**PASSAGE PROVIDED**
+--
Born today in 1942, Bill Conti is an Italian-American composer and conductor known for soaring scores that inspire (underscore) the indomitable human spirit. He won an Academy Award for Best Original Score (for The Right Stuff) and five Emmy Awards for Outstanding Musical Direction for three (of his nineteen) Academy Awards ceremonies. He has also been nominated for a plethora of Academy, Emmy, and Golden Globe awards; has had his (television) music on the Billboard Hot 100; and was inducted into the Louisiana Music Hall of Fame in 2008. He has written jingles and themes for every human emotion and a variety of situations in which we humans continuously find ourselves. He believes in the power of music to bring people together and, in composing music that brings people together, he composes music that opens us to possibilities… music that elevates us.

All we have to do is listen. All we have to do is listen – to the music and to each other – that’s how we open, that’s how we come together.

“When the audience and the performers become one, it is almost nearly divine, where this oneness can actually meet in some, not physical place, but in some spiritual place, in the middle, not the performers performing, not the audience receiving, but all of a sudden that contact is made and it becomes wonderful.”
+--
**DATASET EXCERPTS**
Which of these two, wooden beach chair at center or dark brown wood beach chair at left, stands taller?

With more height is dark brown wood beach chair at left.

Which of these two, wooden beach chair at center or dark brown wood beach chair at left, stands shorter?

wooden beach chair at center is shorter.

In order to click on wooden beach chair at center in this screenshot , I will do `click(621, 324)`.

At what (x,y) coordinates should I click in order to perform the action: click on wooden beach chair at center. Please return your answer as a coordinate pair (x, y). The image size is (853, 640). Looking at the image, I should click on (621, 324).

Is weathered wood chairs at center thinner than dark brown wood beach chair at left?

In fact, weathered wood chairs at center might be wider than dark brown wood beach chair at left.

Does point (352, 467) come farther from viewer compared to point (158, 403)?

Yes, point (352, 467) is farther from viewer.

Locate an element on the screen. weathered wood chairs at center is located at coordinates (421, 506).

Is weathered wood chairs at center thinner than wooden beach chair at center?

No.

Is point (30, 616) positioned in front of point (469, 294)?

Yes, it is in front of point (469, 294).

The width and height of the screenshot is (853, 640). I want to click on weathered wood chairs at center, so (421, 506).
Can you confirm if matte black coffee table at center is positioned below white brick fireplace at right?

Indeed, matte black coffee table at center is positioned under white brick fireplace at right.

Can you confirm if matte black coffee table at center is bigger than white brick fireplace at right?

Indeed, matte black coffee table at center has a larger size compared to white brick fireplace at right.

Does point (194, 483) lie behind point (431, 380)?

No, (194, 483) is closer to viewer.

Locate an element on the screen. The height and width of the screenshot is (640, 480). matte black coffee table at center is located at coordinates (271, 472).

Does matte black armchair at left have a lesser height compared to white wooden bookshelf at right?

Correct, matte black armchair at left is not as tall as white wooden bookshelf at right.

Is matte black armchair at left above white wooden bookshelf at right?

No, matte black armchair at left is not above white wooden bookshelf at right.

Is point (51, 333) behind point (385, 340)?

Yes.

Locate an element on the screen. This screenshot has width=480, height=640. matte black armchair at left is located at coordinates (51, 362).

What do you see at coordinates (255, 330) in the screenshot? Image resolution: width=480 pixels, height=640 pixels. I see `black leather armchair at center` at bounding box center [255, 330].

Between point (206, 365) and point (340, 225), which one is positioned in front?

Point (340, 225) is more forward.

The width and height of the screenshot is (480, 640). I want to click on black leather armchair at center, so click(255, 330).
+--
**SHORT TASK**
Summarize the passage on Bill Conti in two sentences.

**OUTPUT OF THE EXERCISE**
Bill Conti, born in 1942, is an Italian-American composer and conductor who won an Academy Award for Best Original Score for The Right Stuff and five Emmy Awards for Outstanding Musical Direction. He believes music can bring people together, and the passage holds that listening to the music and to each other is how people open up and come together.